Download Design and Generation of Efficient Hardware Accelerators for Sparse and Dense Tensor Computations Book in PDF, ePub and Kindle

Tensor algebra lives at the heart of big data applications. Where classical machine learning techniques such as embedding generation in recommender systems, dimensionality reduction and latent Dirichlet allocation make use of multi-dimensional tensor factorizations, deep learning techniques such as convolutional neural networks, recurrent neural networks and graph learning use tensor computations primarily in the form of matrix-matrix and matrix-vector multiplications. The tensor computations often used in many of these fields operate on sparse data where most of the elements are zeros. Traditionally, tensor computations have been performed on CPUs and GPUs, both of which have low energy-efficiency as they allocate excessive hardware resources to flexibly support various workloads. However, with the end of Moore's law and Dennard scaling, one can no longer expect more and faster transistors for the same dollar and power budget. This has led to an ever-growing need for energy-efficient and high-performance hardware that has resulted in a recent surge of interest in application-specific, domain-specific and behavior-specific accelerators, which sacrifice generality for higher performance and energy efficiency. In this dissertation, I explore hardware specialization for tensor computations by building programmable accelerators. A central theme in my dissertation is determining common spatial optimizations, computation and memory access patterns, and building efficient storage formats and hardware for tensor computations. First, I present T2S-Tensor, a language and compilation framework for productively generating high-performance systolic arrays for dense tensor computations.

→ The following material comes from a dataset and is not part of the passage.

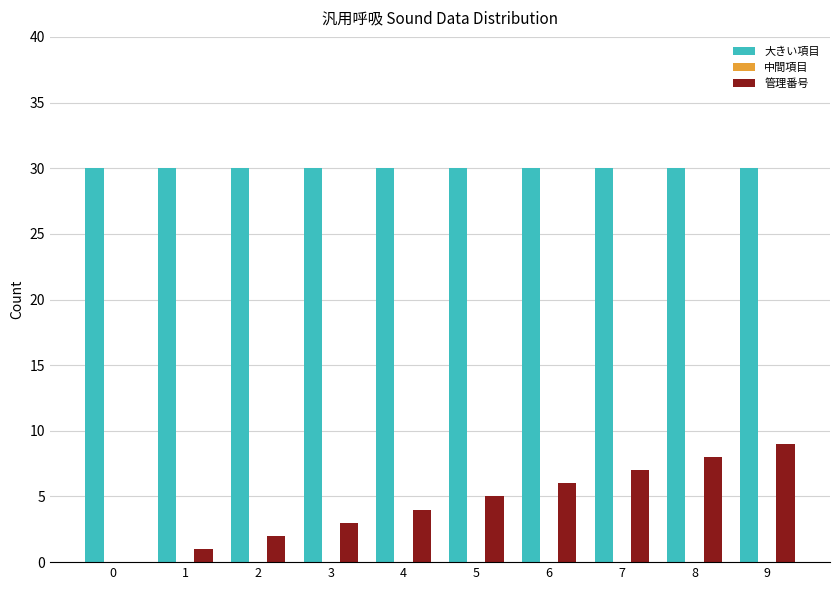

True or false: 大きい項目 has a value of 30 at 3.

True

Then I present a versatile accelerator, Tensaurus, that can accelerate both dense and mixed sparse-dense tensor computations. Here, I also introduce a new sparse storage format that allows accessing sparse data in a vectorized and streaming fashion and thus achieves high memory bandwidth utilization for sparse tensor kernels. Finally, I present a novel sparse-sparse matrix multiplication accelerator, MatRaptor, designed using a row-wise product approach. I also show how these different hardware specialization techniques outperform CPUs, GPUs and state-of-the-art accelerators in both energy efficiency and performance.